*Task item*.
If an entry holds a picture, leave the picture out and copy the rest exactly.
※
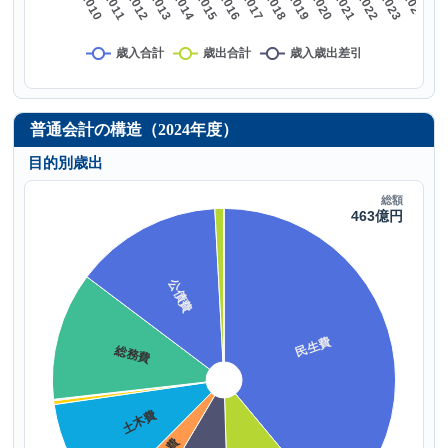
普通会計の構造（2024年度）
目的別歳出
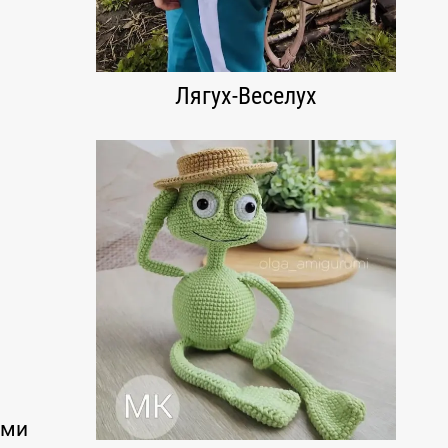
Лягух-Веселух
уми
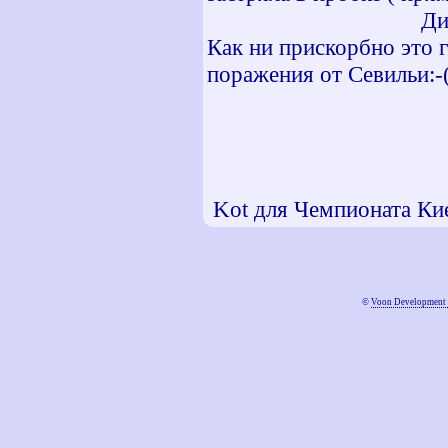
Ди
Как ни прискорбно это 
поражения от Севильи:-
Kot для Чемпионата Ки
©
Voon Development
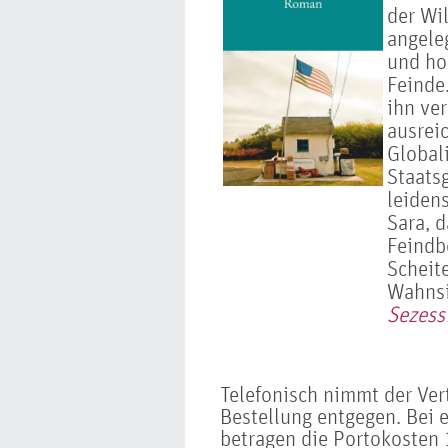
der Wi
angeleg
und ho
Feinde.
ihn ver
ausrei
Global
Staats
leiden
Sara, 
Feindb
Scheite
Wahnsin
Sezess
Telefonisch nimmt der Ve
Bestellung entgegen. Bei 
betragen die Portokosten 1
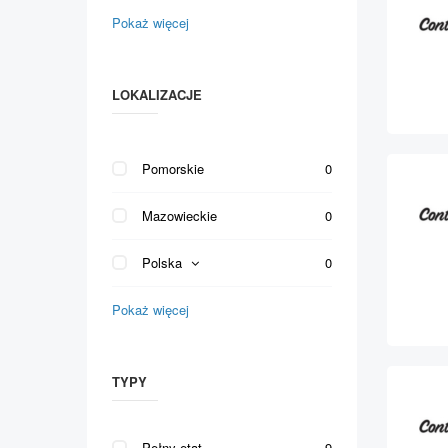
Pokaż więcej
LOKALIZACJE
Pomorskie
0
Mazowieckie
0
Polska
0
Pokaż więcej
TYPY
Pełny etat
9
※
*Written answer*.
普通会計の構造（2024年度）
目的別歳出
Лягух-Веселух
уми
Ди
Как ни прискорбно это 
поражения от Севильи:-
Kot для Чемпионата Ки
©
Voon Development
der Wi
angeleg
und ho
Feinde.
ihn ver
ausrei
Global
Staats
leiden
Sara, 
Feindb
Scheite
Wahnsin
Sezess
Telefonisch nimmt der Ve
Bestellung entgegen. Bei 
betragen die Portokosten 1
Pokaż więcej
LOKALIZACJE
Pomorskie
0
Mazowieckie
0
Polska
0
Pokaż więcej
TYPY
Pełny etat
9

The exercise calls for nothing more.